::: Belge :::
Gazete Vatan Logo

‘Nihai hedef Almanya ile ilişkinin düzeltilmesi’

Başbakan Yıldırım, “Hem Avrupa Birliği ortaklık sürecinin normalleştirilmesi hem de Almanya ile ikili ilişkilerimizin tekrar rayına oturtulması bizim temel düşüncemizdir” dedi ancak bunun tek taraflı iradeyle olamayacağını ifade etti

‘Nihai hedef Almanya ile ilişkinin düzeltilmesi’

Başbakan Binali Yıldırım, önceki gün Çankaya Köşkü’nde medya temsilcileriyle bir araya geldiği iftarda FETÖ ve PKK/YPG konusundaki tutumları nedeniyle Almanya ve Avrupa Birliği ile yaşanan sorunlar konusunda çarpıcı mesajlar verdi. Darbe davalarının daha hızlı sonuçlanması yönünde beklentiyi dile getiren Yıldırım, “Yargılamaların hızlı gitmemesinden biz de şikayetçiyiz” dedi

‘Kimseye fayda sağlamaz’

İncirlik Üssü başta olmak üzere tartışmaların alevlendirildiği, Almanya’nın bazı çıkışlarının bulunduğu ifade edilerek, Türkiye-Almanya ilişkilerinin sorulması üzerine Yıldırım, Almanya ile Türkiye’nin ilişkilerinin bozulmasının en son düşünülecek iş olduğunu, bundan Türkiye’nin de Almanya’nın da zarar göreceğini, bunun kimseye de fayda sağlamayacağını vurguladı. Başbakan Yıldırım, şunları kaydetti:

“Almanya ile anlaşamadığımız konular var. Bu konuların başında, Almanya FETÖ darbecilerine karşı gerekli duruşu göstermiyor. İltica taleplerine sıcak yaklaşıyorlar. FETÖ’cülerin darbe sonrası faaliyetlerine gerektiği şekilde müdahale etmiyorlar. Ayrıca PKK terör örgütü yandaşlarının da oradaki faaliyetlerine daha müsamahakar davranıyorlar. Biz de bunu kabul etmiyoruz. Pazartesi Almanya Dışişleri Bakanı gelecek, bu konuları Dışişleri Bakanımızla enine boyuna görüşecekler. Hem bu İncirlik meselesi hem de bizim gündemimizdeki konular görüşülecek. Nihai hedefimiz ilişkilerin düzeltilmesidir.”

Haberin Devamı

Başbakan Yıldırım’ın Hükümet Sözcüsü Kurtulmuş ile birlikte medya temsilcilerini ağırladığı toplantıda VATAN Gazetesi Genel Yayın Yönetmeni İsmail Turgut Yuvacan da yer aldı.
::: Kayıtlı satırlar :::
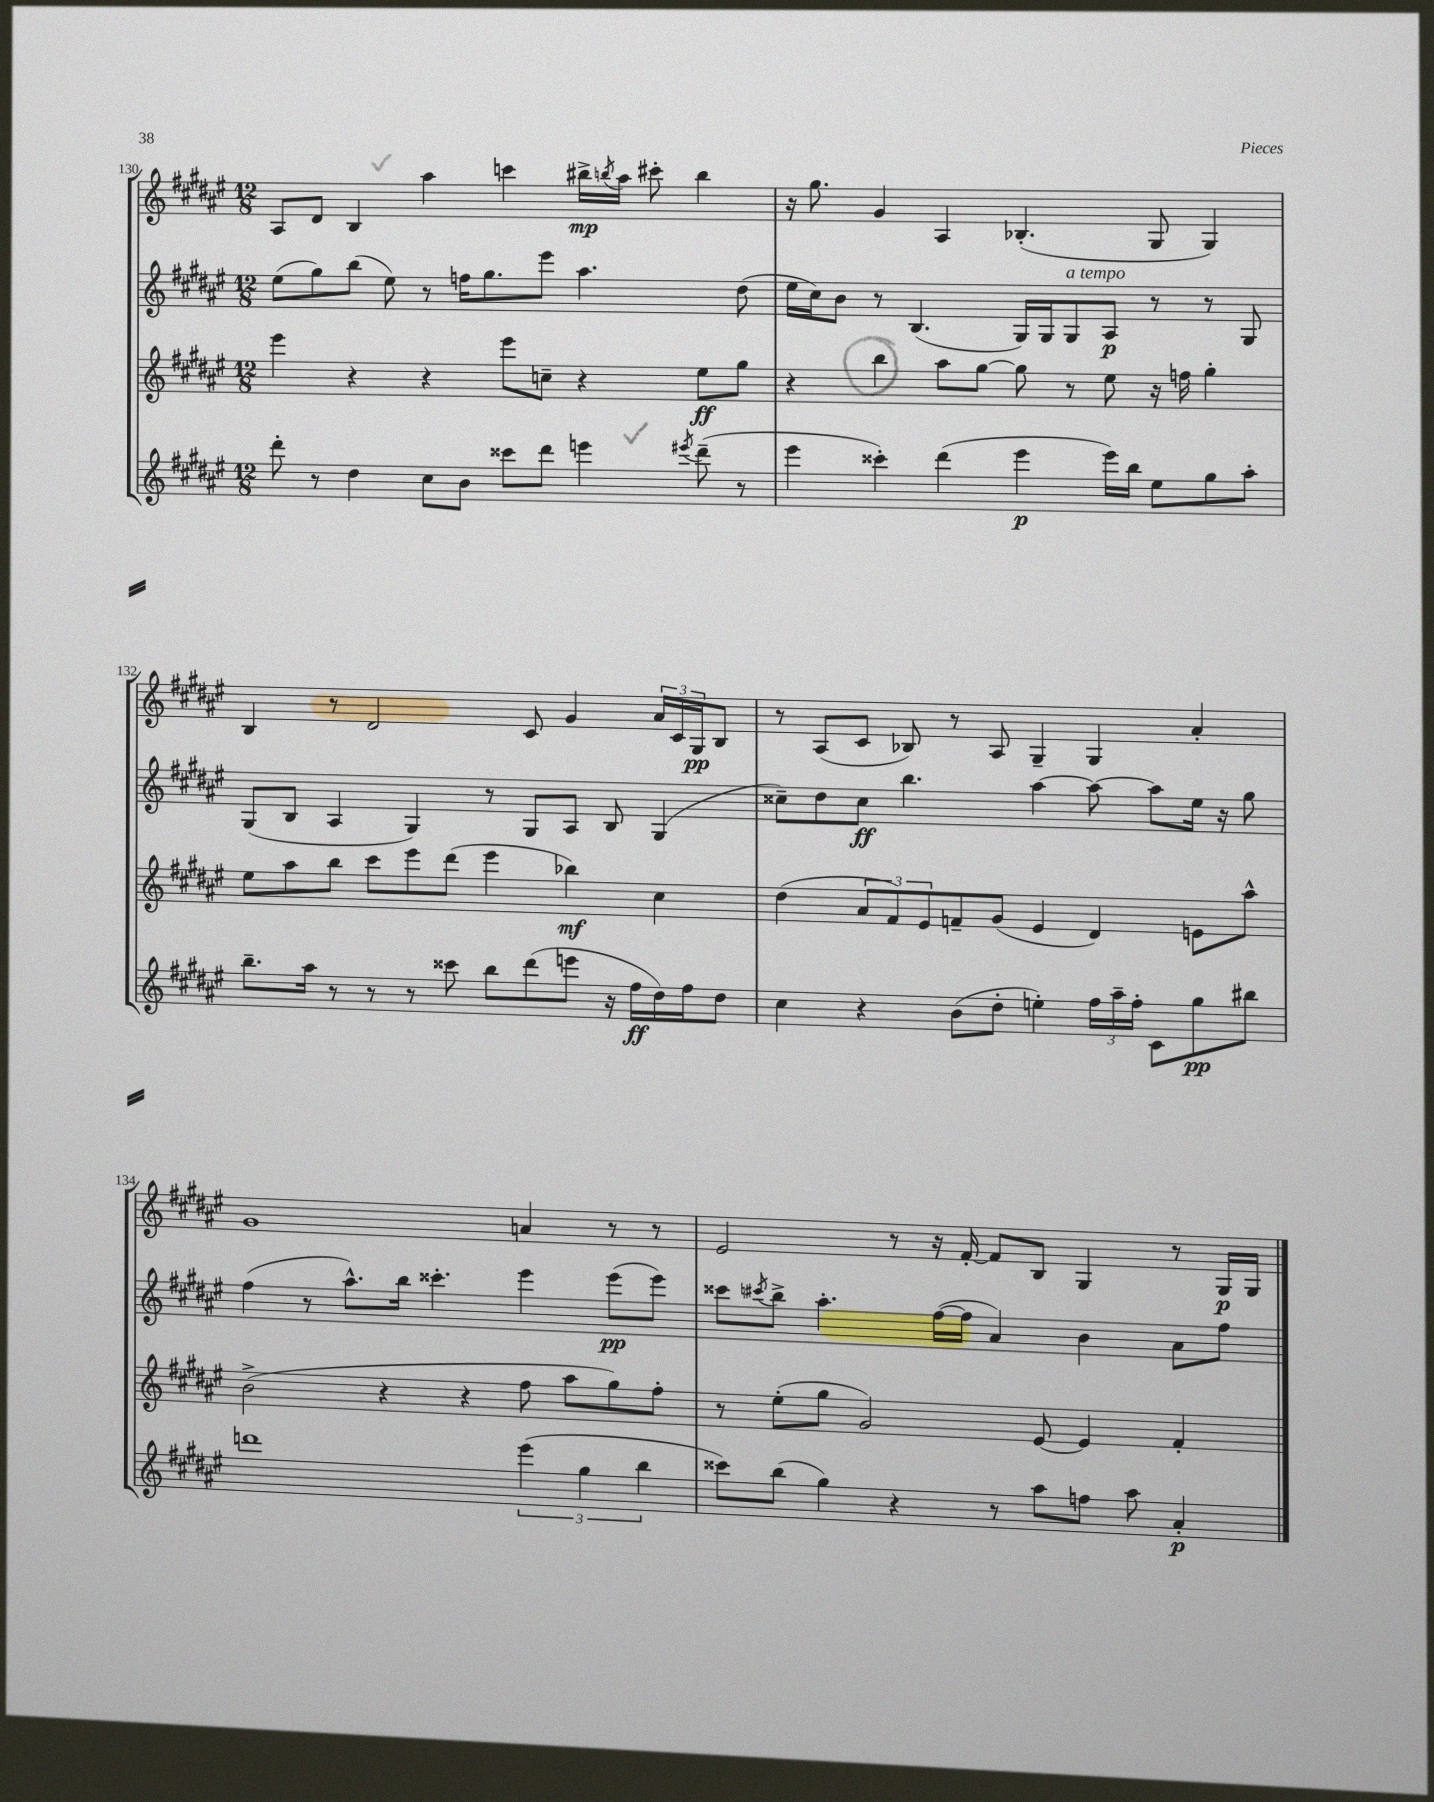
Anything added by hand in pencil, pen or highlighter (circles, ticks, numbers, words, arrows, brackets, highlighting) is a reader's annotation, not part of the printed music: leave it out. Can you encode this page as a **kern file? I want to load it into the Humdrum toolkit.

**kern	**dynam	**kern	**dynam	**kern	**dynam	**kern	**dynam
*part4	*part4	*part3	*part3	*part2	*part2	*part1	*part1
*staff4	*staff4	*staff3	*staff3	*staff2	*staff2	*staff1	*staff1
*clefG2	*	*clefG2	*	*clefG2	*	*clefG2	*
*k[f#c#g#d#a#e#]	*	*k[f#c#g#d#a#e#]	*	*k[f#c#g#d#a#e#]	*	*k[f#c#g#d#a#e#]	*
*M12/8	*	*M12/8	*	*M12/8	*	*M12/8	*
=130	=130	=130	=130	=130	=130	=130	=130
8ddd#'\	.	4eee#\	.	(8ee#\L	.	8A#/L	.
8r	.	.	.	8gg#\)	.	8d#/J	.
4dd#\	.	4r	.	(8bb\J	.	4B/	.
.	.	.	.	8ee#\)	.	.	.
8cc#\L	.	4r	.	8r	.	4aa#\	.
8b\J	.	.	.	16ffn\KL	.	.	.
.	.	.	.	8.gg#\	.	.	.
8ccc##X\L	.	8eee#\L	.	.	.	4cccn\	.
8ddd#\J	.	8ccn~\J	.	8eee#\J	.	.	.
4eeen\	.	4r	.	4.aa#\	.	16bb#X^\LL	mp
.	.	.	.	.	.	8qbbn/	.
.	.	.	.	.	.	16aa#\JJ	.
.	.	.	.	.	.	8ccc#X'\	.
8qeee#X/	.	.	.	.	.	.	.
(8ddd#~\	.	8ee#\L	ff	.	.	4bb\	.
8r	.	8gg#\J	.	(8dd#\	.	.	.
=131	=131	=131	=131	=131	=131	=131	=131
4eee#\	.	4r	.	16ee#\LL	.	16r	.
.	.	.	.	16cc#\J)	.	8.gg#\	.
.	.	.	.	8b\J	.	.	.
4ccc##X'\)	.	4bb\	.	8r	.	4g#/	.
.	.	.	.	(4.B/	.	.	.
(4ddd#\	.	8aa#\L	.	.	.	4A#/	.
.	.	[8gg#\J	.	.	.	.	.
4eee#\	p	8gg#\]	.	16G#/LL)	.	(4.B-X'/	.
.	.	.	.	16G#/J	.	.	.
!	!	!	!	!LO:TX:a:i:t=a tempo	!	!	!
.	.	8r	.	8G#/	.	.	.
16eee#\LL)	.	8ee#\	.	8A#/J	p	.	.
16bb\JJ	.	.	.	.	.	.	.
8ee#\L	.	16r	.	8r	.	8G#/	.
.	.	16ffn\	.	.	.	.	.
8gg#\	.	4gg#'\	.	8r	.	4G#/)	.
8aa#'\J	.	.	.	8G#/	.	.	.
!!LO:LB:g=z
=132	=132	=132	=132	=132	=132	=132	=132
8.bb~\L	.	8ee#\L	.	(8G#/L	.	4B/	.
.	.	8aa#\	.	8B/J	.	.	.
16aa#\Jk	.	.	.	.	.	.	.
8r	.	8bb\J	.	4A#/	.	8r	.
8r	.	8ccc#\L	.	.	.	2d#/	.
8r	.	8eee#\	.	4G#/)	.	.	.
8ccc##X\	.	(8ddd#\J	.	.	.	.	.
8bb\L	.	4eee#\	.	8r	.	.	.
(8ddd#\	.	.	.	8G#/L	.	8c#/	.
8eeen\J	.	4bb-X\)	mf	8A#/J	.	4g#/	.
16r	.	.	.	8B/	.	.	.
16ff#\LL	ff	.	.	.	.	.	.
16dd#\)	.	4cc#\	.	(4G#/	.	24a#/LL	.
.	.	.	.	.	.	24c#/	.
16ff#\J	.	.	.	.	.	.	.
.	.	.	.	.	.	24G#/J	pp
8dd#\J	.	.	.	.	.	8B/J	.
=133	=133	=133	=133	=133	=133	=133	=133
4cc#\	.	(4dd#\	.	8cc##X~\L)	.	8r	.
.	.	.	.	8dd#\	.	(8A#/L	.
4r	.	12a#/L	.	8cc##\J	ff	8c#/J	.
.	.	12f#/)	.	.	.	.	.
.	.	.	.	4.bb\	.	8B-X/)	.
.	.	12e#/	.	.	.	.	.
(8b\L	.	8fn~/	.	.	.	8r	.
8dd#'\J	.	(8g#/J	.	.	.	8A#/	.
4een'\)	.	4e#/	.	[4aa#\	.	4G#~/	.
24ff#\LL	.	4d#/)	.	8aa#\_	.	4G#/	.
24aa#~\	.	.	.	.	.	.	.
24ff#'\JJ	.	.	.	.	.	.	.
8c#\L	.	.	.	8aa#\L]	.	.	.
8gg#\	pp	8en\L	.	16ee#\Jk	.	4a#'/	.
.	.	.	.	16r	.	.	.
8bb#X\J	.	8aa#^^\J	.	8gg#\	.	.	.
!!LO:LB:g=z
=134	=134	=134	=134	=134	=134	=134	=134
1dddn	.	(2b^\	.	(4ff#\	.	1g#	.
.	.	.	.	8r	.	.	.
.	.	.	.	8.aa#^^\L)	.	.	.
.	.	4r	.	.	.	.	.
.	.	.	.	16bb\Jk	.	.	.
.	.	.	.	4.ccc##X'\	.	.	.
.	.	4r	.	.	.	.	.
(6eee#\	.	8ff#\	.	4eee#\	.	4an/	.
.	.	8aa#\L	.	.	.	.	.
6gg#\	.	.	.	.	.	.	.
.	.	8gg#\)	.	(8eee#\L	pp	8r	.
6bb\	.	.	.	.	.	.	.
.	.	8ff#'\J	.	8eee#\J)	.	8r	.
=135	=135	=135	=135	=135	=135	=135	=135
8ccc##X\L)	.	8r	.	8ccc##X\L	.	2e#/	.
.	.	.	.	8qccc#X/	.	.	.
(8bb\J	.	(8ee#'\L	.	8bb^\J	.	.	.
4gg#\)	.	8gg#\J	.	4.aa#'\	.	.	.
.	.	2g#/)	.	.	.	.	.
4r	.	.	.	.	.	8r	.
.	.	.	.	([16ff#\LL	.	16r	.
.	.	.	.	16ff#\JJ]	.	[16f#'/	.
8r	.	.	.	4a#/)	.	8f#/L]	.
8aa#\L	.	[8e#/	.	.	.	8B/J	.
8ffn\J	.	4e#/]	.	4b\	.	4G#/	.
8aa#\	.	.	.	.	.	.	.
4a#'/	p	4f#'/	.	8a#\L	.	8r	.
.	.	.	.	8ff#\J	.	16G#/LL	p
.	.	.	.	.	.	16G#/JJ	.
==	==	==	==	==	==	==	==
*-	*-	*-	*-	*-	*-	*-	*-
:::
İstenenler
[1] Habere göre aşağıdaki soruları cevaplayın.
(a) Başbakan Binali Yıldırım medya temsilcileriyle nerede ve hangi vesileyle bir araya geldi?
(b) Pazartesi günü Türkiye'ye kim gelecek?
(c) Toplantıda VATAN Gazetesi'nden kim yer aldı ve görevi nedir?
[2] Haberi iki cümleyle özetleyin.

Görev cevapları
[1]
(a) Çankaya Köşkü'nde, bir iftarda bir araya geldi.
(b) Almanya Dışişleri Bakanı gelecek.
(c) VATAN Gazetesi Genel Yayın Yönetmeni İsmail Turgut Yuvacan yer aldı.

[2] Başbakan Binali Yıldırım, Çankaya Köşkü'ndeki iftarda medya temsilcilerine, Almanya ile ilişkilerin bozulmasının iki ülkeye de zarar vereceğini ve nihai hedefin ilişkilerin düzeltilmesi olduğunu söyledi. Yıldırım, Almanya'nın FETÖ darbecilerine karşı gerekli duruşu göstermediğini ve PKK yandaşlarına müsamahakar davrandığını belirterek bu konuların pazartesi gelecek Almanya Dışişleri Bakanı ile Türkiye Dışişleri Bakanı arasında görüşüleceğini ifade etti.